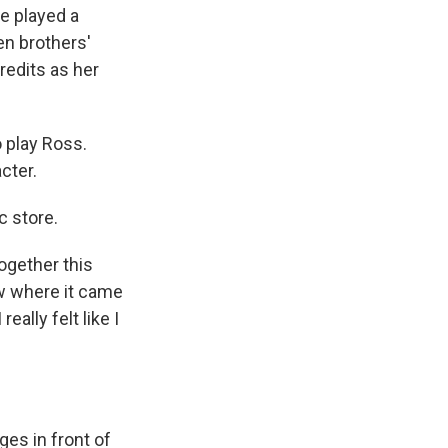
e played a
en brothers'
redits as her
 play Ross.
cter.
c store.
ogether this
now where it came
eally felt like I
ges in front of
◆ ◆ ◆ ◆ ◆
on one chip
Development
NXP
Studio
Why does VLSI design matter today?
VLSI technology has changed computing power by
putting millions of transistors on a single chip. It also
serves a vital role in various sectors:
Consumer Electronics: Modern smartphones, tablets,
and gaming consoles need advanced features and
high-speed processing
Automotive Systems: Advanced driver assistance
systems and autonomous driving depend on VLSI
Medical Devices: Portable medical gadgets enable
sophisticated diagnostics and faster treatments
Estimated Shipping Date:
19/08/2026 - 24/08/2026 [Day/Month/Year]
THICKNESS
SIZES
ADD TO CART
◆ ◆ ◆ ◆ ◆
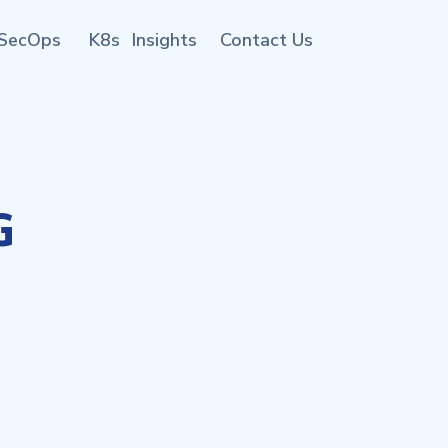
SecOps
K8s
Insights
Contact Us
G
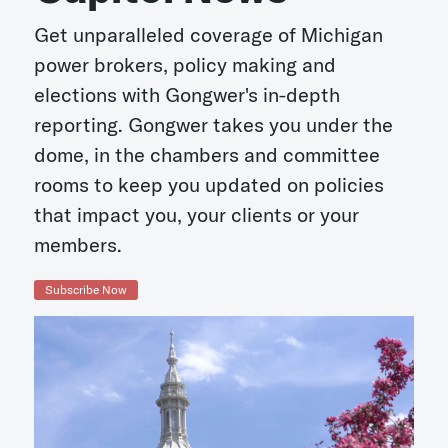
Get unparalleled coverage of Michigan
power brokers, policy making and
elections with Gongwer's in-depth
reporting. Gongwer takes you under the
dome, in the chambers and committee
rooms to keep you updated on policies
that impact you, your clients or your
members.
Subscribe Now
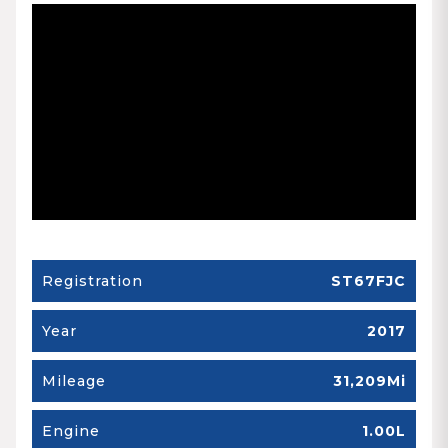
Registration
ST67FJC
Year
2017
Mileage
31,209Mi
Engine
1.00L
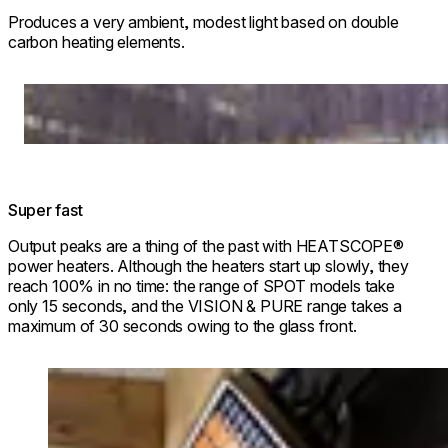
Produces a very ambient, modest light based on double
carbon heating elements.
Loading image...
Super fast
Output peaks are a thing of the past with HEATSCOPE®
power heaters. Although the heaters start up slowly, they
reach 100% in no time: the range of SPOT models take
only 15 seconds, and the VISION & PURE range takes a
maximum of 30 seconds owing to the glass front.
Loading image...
◆ ◆ ◆ ◆ ◆
**Action item:**
How many lines of the data above contain the string "takes"? Treat uppercase and lowercase as different, and reply with the number only.

**Reply to the task:**
2